Friday, May 11, 2012

Obama broadens trade war against Canada & Mexico

Obama is killing relationships with two of our best trading partners - Canada and Mexico. Pardon me that I am reporting old news, but this is not known. The broad assumption is that Bush soured foreign relations. (Evidence?) But Obama is doing real damage. We all know about his killing - oh, delaying - the TransXL pipeline despite it passing all reviews. But there is much more.

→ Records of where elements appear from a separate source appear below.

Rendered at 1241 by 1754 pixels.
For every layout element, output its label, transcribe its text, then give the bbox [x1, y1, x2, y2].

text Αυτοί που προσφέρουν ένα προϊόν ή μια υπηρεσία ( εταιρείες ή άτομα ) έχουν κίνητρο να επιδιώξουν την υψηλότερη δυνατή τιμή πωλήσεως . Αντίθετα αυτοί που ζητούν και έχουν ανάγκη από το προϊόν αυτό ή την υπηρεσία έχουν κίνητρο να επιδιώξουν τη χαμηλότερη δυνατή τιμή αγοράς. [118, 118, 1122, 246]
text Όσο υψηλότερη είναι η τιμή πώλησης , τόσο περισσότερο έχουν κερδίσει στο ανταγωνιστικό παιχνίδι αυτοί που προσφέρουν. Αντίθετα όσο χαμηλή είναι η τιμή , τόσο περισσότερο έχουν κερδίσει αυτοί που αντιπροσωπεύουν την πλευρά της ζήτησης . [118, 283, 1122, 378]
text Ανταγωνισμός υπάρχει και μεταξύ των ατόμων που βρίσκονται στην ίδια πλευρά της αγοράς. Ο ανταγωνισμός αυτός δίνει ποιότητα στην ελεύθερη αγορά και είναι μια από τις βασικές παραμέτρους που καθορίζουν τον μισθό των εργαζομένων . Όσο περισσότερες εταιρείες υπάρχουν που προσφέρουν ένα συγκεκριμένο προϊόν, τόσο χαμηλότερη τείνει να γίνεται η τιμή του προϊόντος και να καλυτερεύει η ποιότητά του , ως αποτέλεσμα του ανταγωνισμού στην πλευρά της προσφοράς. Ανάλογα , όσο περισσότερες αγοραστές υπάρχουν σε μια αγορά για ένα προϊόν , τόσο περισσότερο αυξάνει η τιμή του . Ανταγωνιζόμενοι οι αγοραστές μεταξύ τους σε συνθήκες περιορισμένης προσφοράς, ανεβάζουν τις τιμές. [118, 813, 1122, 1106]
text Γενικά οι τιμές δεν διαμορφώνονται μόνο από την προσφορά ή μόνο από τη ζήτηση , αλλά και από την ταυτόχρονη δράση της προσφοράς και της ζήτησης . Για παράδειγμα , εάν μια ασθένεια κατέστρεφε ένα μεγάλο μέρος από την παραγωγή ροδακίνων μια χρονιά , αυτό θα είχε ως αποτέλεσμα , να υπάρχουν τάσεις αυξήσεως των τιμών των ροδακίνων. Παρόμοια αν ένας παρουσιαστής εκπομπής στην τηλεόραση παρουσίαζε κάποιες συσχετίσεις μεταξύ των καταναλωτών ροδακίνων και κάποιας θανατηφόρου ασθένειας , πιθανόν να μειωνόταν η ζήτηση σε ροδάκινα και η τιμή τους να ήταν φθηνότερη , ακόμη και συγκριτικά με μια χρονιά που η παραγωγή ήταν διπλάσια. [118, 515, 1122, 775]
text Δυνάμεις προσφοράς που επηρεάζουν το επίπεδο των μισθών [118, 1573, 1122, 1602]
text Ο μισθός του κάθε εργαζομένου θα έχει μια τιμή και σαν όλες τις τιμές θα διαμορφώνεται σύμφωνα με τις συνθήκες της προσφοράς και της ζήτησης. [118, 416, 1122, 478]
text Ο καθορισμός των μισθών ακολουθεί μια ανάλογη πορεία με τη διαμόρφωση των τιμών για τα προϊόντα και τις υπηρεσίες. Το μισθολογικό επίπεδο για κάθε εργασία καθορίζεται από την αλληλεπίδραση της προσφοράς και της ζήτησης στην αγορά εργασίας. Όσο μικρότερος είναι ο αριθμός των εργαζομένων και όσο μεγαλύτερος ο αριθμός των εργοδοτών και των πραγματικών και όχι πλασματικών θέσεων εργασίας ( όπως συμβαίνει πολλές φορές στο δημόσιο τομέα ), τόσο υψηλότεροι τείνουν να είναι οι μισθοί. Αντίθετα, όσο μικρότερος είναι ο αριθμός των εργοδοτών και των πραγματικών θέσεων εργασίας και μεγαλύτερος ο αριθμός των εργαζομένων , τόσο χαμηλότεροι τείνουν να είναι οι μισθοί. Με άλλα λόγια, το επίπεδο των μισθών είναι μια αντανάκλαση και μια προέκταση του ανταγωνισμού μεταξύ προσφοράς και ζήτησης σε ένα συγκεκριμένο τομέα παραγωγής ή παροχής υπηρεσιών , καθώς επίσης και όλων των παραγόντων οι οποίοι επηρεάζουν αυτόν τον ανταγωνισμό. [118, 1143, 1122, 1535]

At a summit in early April Obama hit both Canada and Mexico. First, Obama is raising the price of oil for us because he is damaging NAFTA which lowered the price of oil from both countries, which are major sources for us.
IBD
Obama's neglect of our nearest neighbors and biggest trade partners has created deteriorating relations, a sign of a president who's out of touch with reality. Problems are emerging that aren't being reported. 
Fortunately, the Canadian and Mexican press told the real story. Canada's National Post quoted former Canadian diplomat Colin Robertson as saying the North American Free Trade Agreement and the three-nation alliance it has fostered since 1994 have been so neglected they're "on life support." 
Energy has become a searing rift between the U.S. and Canada and threatens to leave the U.S. without its top energy supplier. 
The Winnipeg Free Press reported that Canadian Prime Minister Stephen Harper warned Obama the U.S. will have to pay market prices for its Canadian oil after Obama's de facto veto of the Keystone XL pipeline. Canada is preparing to sell its oil to China. 
Until now, NAFTA had shielded the U.S. from having to pay global prices for Canadian oil. That's about to change.
Second, this doesn't pass the "you are kidding" test. Anti-trade Obama is accusing Canada of his own sin.
Canada has also all but gone public about something trade watchers have known for a long time: that the U.S. has blocked Canada's entry to the eight-way free trade agreement known as the Trans-Pacific Partnership, an alliance of the U.S., Australia, New Zealand, Vietnam, Malaysia, Peru, Chile, and Singapore. Both Canada and Mexico want to join and would benefit immensely. 
U.S. media dutifully reported Obama's false claim that Canada, our top trading partner, is too protectionist — for whom, we don't know. Malaysia maybe? — even as it's good enough for NAFTA, the trillion-dollar trade treaty that is the world's largest.
"Every country that is participating is going to have to make some modification," Obama told the press. 
Canada's take was far more blunt: "Our strong sense is that most of the members of the Trans-Pacific Partnership would like to see Canada join," said Prime Minister Stephen Harper, in essence revealing that it's the Obama administration alone that is blocking Canada, and suggesting that payback on energy was coming. 
So much for Obama's early claim that he was going to clean up the "mess" President Bush left with our allies and make friends with the world. One amigo muscling another out of a trade alliance isn't friendly.